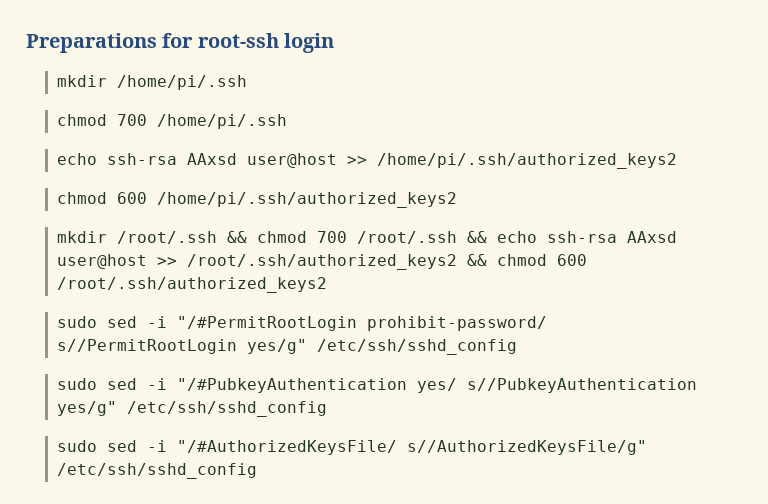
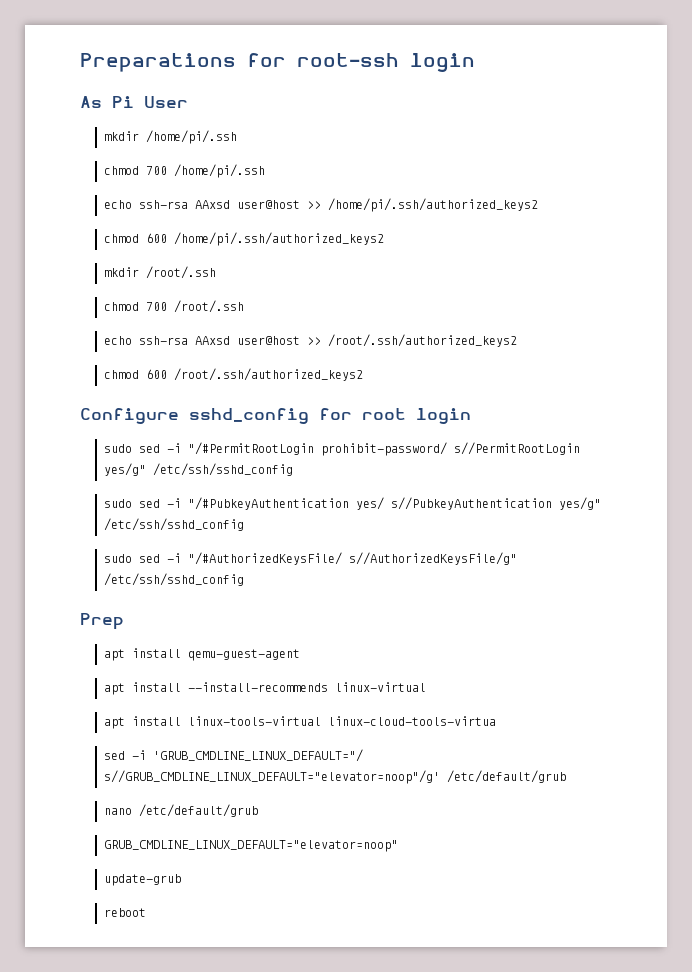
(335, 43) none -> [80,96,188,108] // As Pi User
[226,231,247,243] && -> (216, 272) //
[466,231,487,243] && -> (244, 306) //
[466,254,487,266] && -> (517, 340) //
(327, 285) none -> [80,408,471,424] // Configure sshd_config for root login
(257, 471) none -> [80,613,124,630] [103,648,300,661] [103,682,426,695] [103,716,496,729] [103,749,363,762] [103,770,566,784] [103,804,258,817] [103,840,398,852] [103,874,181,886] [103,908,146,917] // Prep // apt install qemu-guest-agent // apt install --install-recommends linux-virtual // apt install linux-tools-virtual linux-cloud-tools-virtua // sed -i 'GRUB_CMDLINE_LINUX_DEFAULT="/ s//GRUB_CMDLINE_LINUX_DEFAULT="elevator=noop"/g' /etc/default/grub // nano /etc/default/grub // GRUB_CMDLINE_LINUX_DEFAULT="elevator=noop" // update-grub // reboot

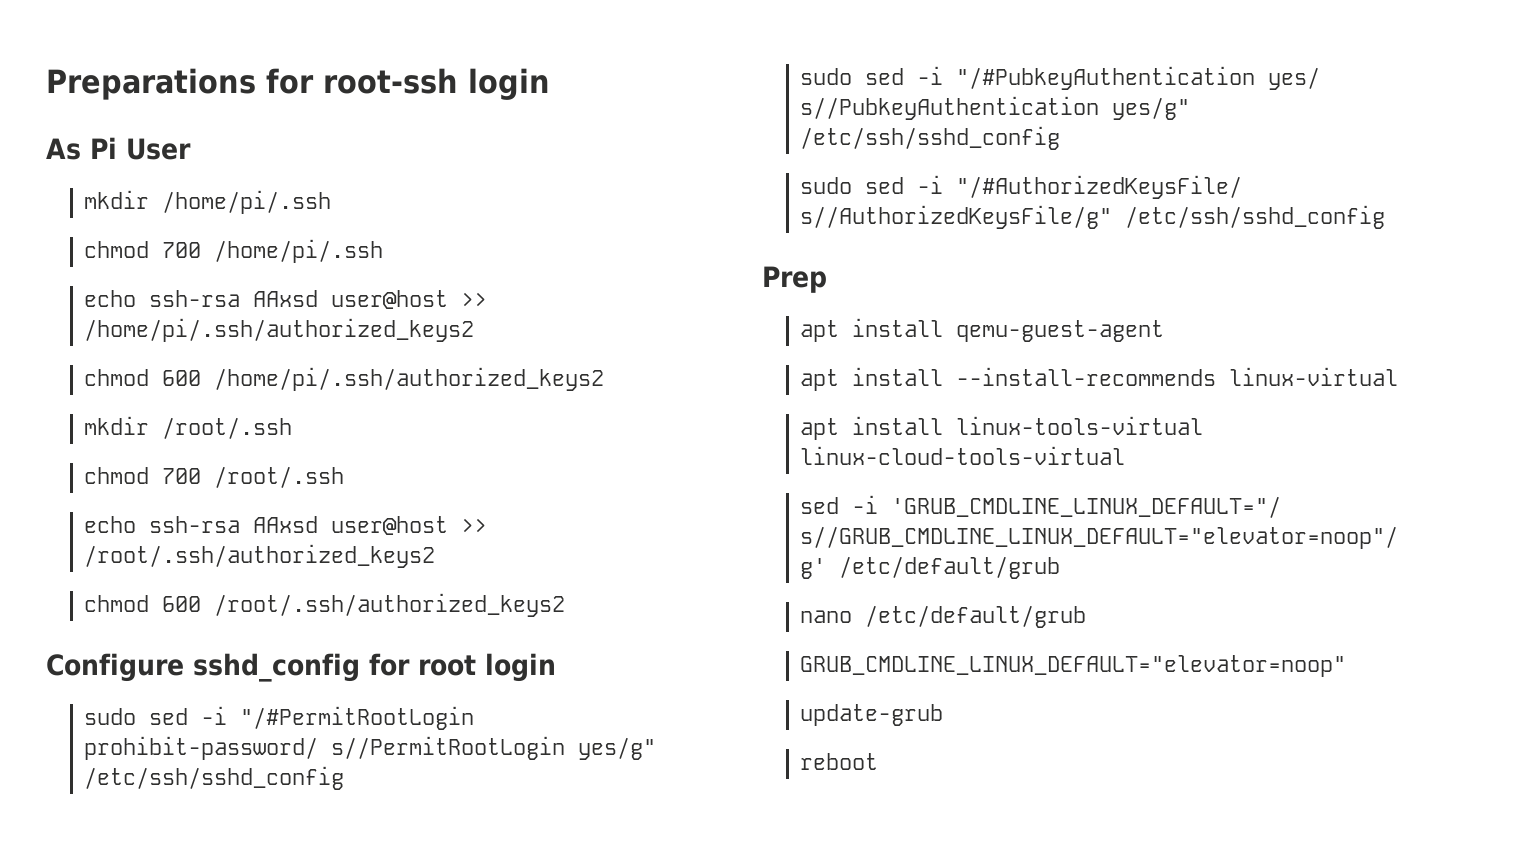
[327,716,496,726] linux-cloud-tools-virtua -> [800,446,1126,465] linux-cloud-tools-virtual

---+---

_TASK OBJECTIVE_: Filter the records for the word "virtual" and show every line that has it.

_RESPONSE BOX_:
(257, 471) none -> [80,613,124,630] [103,648,300,661] [103,682,426,695] [103,716,496,729] [103,749,363,762] [103,770,566,784] [103,804,258,817] [103,840,398,852] [103,874,181,886] [103,908,146,917] // Prep // apt install qemu-guest-agent // apt install --install-recommends linux-virtual // apt install linux-tools-virtual linux-cloud-tools-virtua // sed -i 'GRUB_CMDLINE_LINUX_DEFAULT="/ s//GRUB_CMDLINE_LINUX_DEFAULT="elevator=noop"/g' /etc/default/grub // nano /etc/default/grub // GRUB_CMDLINE_LINUX_DEFAULT="elevator=noop" // update-grub // reboot
[327,716,496,726] linux-cloud-tools-virtua -> [800,446,1126,465] linux-cloud-tools-virtual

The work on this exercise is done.